Exercise aim - Your task is to copy every line of this material exactly.

Dataset -
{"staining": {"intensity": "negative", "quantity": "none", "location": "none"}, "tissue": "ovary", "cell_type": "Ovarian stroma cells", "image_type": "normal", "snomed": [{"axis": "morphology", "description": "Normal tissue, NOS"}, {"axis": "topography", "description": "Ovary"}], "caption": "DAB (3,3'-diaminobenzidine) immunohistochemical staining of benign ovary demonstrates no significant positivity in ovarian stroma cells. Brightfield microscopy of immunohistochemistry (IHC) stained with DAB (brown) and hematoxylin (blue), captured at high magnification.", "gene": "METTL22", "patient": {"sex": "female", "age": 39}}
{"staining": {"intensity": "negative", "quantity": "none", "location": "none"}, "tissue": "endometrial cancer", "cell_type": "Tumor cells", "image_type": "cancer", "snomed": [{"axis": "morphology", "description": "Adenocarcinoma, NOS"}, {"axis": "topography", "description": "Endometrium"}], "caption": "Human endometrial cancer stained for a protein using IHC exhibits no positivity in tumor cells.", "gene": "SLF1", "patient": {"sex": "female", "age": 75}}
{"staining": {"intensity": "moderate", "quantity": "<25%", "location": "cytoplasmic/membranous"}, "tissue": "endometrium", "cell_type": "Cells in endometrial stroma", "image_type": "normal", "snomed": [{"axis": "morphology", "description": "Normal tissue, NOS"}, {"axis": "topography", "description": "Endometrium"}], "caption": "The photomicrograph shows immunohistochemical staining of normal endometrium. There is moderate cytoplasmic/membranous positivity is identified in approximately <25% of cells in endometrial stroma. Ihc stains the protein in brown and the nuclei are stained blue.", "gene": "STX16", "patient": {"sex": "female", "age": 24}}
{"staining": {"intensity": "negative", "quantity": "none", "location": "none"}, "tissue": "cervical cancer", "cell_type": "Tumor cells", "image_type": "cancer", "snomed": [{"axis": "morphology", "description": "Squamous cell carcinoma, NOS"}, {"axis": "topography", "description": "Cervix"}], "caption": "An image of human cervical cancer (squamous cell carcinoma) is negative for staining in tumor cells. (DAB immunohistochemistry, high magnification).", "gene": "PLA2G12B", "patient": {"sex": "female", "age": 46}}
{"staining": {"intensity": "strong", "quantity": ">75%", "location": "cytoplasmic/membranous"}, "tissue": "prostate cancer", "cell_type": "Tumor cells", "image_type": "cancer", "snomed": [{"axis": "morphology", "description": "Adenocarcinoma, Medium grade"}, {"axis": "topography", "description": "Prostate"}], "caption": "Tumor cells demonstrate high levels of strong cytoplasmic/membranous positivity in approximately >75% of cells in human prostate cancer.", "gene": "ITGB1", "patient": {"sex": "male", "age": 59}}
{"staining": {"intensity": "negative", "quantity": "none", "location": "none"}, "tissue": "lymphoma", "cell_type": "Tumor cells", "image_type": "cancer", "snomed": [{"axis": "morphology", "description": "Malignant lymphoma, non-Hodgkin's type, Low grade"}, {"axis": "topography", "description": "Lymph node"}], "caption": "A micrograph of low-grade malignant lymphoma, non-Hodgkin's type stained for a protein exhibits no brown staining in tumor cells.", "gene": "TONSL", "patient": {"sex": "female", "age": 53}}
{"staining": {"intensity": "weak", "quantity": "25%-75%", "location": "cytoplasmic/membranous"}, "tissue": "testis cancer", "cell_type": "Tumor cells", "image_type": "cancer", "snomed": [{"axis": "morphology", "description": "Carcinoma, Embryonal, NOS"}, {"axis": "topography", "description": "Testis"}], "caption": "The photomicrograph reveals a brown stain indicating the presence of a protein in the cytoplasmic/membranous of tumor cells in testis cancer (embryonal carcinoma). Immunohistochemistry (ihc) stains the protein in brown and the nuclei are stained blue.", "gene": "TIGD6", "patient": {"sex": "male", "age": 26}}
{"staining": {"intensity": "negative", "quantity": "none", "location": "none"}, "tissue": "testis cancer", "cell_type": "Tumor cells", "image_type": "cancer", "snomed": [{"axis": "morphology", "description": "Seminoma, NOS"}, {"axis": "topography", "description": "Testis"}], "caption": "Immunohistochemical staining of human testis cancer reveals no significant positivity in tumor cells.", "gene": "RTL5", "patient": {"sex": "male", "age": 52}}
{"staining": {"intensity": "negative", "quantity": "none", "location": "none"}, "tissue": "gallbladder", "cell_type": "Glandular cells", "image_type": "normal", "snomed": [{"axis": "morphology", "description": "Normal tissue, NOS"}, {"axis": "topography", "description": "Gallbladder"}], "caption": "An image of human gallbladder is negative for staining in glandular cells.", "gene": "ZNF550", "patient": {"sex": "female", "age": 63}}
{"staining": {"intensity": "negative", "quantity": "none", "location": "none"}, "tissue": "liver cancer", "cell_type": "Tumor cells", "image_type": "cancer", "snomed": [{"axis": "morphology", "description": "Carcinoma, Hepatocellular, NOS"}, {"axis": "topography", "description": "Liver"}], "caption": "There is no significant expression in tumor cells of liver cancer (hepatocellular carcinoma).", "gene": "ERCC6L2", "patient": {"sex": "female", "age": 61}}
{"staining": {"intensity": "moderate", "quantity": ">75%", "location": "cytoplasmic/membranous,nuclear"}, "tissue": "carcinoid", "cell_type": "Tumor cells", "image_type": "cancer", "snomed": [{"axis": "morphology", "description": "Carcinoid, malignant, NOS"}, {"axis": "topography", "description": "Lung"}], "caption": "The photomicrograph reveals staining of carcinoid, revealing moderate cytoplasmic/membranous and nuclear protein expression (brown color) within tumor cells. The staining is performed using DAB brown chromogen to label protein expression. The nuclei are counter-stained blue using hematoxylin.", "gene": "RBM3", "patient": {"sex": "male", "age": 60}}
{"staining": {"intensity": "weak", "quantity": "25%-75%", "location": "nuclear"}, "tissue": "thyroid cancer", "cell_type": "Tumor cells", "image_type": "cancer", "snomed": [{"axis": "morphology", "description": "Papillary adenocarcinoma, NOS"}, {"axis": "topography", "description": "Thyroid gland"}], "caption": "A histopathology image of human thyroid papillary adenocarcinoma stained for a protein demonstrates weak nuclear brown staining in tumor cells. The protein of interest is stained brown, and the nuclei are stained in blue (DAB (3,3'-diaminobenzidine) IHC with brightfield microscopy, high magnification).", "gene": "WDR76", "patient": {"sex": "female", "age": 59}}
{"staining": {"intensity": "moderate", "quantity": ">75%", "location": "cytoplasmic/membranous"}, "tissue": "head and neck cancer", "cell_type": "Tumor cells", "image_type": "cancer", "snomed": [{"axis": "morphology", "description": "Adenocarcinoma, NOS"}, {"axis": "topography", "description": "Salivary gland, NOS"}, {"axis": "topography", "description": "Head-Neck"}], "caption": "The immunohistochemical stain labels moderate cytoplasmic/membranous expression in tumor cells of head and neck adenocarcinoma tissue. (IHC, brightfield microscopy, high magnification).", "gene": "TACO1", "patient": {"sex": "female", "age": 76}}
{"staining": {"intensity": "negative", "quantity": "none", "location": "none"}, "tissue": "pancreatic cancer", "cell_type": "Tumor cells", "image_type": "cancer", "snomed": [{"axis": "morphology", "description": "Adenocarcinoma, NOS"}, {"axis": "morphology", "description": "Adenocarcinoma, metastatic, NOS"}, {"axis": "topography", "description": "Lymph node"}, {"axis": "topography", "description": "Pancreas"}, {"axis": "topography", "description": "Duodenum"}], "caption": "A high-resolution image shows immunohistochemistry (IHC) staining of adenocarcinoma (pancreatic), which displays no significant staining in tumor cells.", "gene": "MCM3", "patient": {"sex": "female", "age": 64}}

Result for this exercise -
{"staining": {"intensity": "negative", "quantity": "none", "location": "none"}, "tissue": "ovary", "cell_type": "Ovarian stroma cells", "image_type": "normal", "snomed": [{"axis": "morphology", "description": "Normal tissue, NOS"}, {"axis": "topography", "description": "Ovary"}], "caption": "DAB (3,3'-diaminobenzidine) immunohistochemical staining of benign ovary demonstrates no significant positivity in ovarian stroma cells. Brightfield microscopy of immunohistochemistry (IHC) stained with DAB (brown) and hematoxylin (blue), captured at high magnification.", "gene": "METTL22", "patient": {"sex": "female", "age": 39}}
{"staining": {"intensity": "negative", "quantity": "none", "location": "none"}, "tissue": "endometrial cancer", "cell_type": "Tumor cells", "image_type": "cancer", "snomed": [{"axis": "morphology", "description": "Adenocarcinoma, NOS"}, {"axis": "topography", "description": "Endometrium"}], "caption": "Human endometrial cancer stained for a protein using IHC exhibits no positivity in tumor cells.", "gene": "SLF1", "patient": {"sex": "female", "age": 75}}
{"staining": {"intensity": "moderate", "quantity": "<25%", "location": "cytoplasmic/membranous"}, "tissue": "endometrium", "cell_type": "Cells in endometrial stroma", "image_type": "normal", "snomed": [{"axis": "morphology", "description": "Normal tissue, NOS"}, {"axis": "topography", "description": "Endometrium"}], "caption": "The photomicrograph shows immunohistochemical staining of normal endometrium. There is moderate cytoplasmic/membranous positivity is identified in approximately <25% of cells in endometrial stroma. Ihc stains the protein in brown and the nuclei are stained blue.", "gene": "STX16", "patient": {"sex": "female", "age": 24}}
{"staining": {"intensity": "negative", "quantity": "none", "location": "none"}, "tissue": "cervical cancer", "cell_type": "Tumor cells", "image_type": "cancer", "snomed": [{"axis": "morphology", "description": "Squamous cell carcinoma, NOS"}, {"axis": "topography", "description": "Cervix"}], "caption": "An image of human cervical cancer (squamous cell carcinoma) is negative for staining in tumor cells. (DAB immunohistochemistry, high magnification).", "gene": "PLA2G12B", "patient": {"sex": "female", "age": 46}}
{"staining": {"intensity": "strong", "quantity": ">75%", "location": "cytoplasmic/membranous"}, "tissue": "prostate cancer", "cell_type": "Tumor cells", "image_type": "cancer", "snomed": [{"axis": "morphology", "description": "Adenocarcinoma, Medium grade"}, {"axis": "topography", "description": "Prostate"}], "caption": "Tumor cells demonstrate high levels of strong cytoplasmic/membranous positivity in approximately >75% of cells in human prostate cancer.", "gene": "ITGB1", "patient": {"sex": "male", "age": 59}}
{"staining": {"intensity": "negative", "quantity": "none", "location": "none"}, "tissue": "lymphoma", "cell_type": "Tumor cells", "image_type": "cancer", "snomed": [{"axis": "morphology", "description": "Malignant lymphoma, non-Hodgkin's type, Low grade"}, {"axis": "topography", "description": "Lymph node"}], "caption": "A micrograph of low-grade malignant lymphoma, non-Hodgkin's type stained for a protein exhibits no brown staining in tumor cells.", "gene": "TONSL", "patient": {"sex": "female", "age": 53}}
{"staining": {"intensity": "weak", "quantity": "25%-75%", "location": "cytoplasmic/membranous"}, "tissue": "testis cancer", "cell_type": "Tumor cells", "image_type": "cancer", "snomed": [{"axis": "morphology", "description": "Carcinoma, Embryonal, NOS"}, {"axis": "topography", "description": "Testis"}], "caption": "The photomicrograph reveals a brown stain indicating the presence of a protein in the cytoplasmic/membranous of tumor cells in testis cancer (embryonal carcinoma). Immunohistochemistry (ihc) stains the protein in brown and the nuclei are stained blue.", "gene": "TIGD6", "patient": {"sex": "male", "age": 26}}
{"staining": {"intensity": "negative", "quantity": "none", "location": "none"}, "tissue": "testis cancer", "cell_type": "Tumor cells", "image_type": "cancer", "snomed": [{"axis": "morphology", "description": "Seminoma, NOS"}, {"axis": "topography", "description": "Testis"}], "caption": "Immunohistochemical staining of human testis cancer reveals no significant positivity in tumor cells.", "gene": "RTL5", "patient": {"sex": "male", "age": 52}}
{"staining": {"intensity": "negative", "quantity": "none", "location": "none"}, "tissue": "gallbladder", "cell_type": "Glandular cells", "image_type": "normal", "snomed": [{"axis": "morphology", "description": "Normal tissue, NOS"}, {"axis": "topography", "description": "Gallbladder"}], "caption": "An image of human gallbladder is negative for staining in glandular cells.", "gene": "ZNF550", "patient": {"sex": "female", "age": 63}}
{"staining": {"intensity": "negative", "quantity": "none", "location": "none"}, "tissue": "liver cancer", "cell_type": "Tumor cells", "image_type": "cancer", "snomed": [{"axis": "morphology", "description": "Carcinoma, Hepatocellular, NOS"}, {"axis": "topography", "description": "Liver"}], "caption": "There is no significant expression in tumor cells of liver cancer (hepatocellular carcinoma).", "gene": "ERCC6L2", "patient": {"sex": "female", "age": 61}}
{"staining": {"intensity": "moderate", "quantity": ">75%", "location": "cytoplasmic/membranous,nuclear"}, "tissue": "carcinoid", "cell_type": "Tumor cells", "image_type": "cancer", "snomed": [{"axis": "morphology", "description": "Carcinoid, malignant, NOS"}, {"axis": "topography", "description": "Lung"}], "caption": "The photomicrograph reveals staining of carcinoid, revealing moderate cytoplasmic/membranous and nuclear protein expression (brown color) within tumor cells. The staining is performed using DAB brown chromogen to label protein expression. The nuclei are counter-stained blue using hematoxylin.", "gene": "RBM3", "patient": {"sex": "male", "age": 60}}
{"staining": {"intensity": "weak", "quantity": "25%-75%", "location": "nuclear"}, "tissue": "thyroid cancer", "cell_type": "Tumor cells", "image_type": "cancer", "snomed": [{"axis": "morphology", "description": "Papillary adenocarcinoma, NOS"}, {"axis": "topography", "description": "Thyroid gland"}], "caption": "A histopathology image of human thyroid papillary adenocarcinoma stained for a protein demonstrates weak nuclear brown staining in tumor cells. The protein of interest is stained brown, and the nuclei are stained in blue (DAB (3,3'-diaminobenzidine) IHC with brightfield microscopy, high magnification).", "gene": "WDR76", "patient": {"sex": "female", "age": 59}}
{"staining": {"intensity": "moderate", "quantity": ">75%", "location": "cytoplasmic/membranous"}, "tissue": "head and neck cancer", "cell_type": "Tumor cells", "image_type": "cancer", "snomed": [{"axis": "morphology", "description": "Adenocarcinoma, NOS"}, {"axis": "topography", "description": "Salivary gland, NOS"}, {"axis": "topography", "description": "Head-Neck"}], "caption": "The immunohistochemical stain labels moderate cytoplasmic/membranous expression in tumor cells of head and neck adenocarcinoma tissue. (IHC, brightfield microscopy, high magnification).", "gene": "TACO1", "patient": {"sex": "female", "age": 76}}
{"staining": {"intensity": "negative", "quantity": "none", "location": "none"}, "tissue": "pancreatic cancer", "cell_type": "Tumor cells", "image_type": "cancer", "snomed": [{"axis": "morphology", "description": "Adenocarcinoma, NOS"}, {"axis": "morphology", "description": "Adenocarcinoma, metastatic, NOS"}, {"axis": "topography", "description": "Lymph node"}, {"axis": "topography", "description": "Pancreas"}, {"axis": "topography", "description": "Duodenum"}], "caption": "A high-resolution image shows immunohistochemistry (IHC) staining of adenocarcinoma (pancreatic), which displays no significant staining in tumor cells.", "gene": "MCM3", "patient": {"sex": "female", "age": 64}}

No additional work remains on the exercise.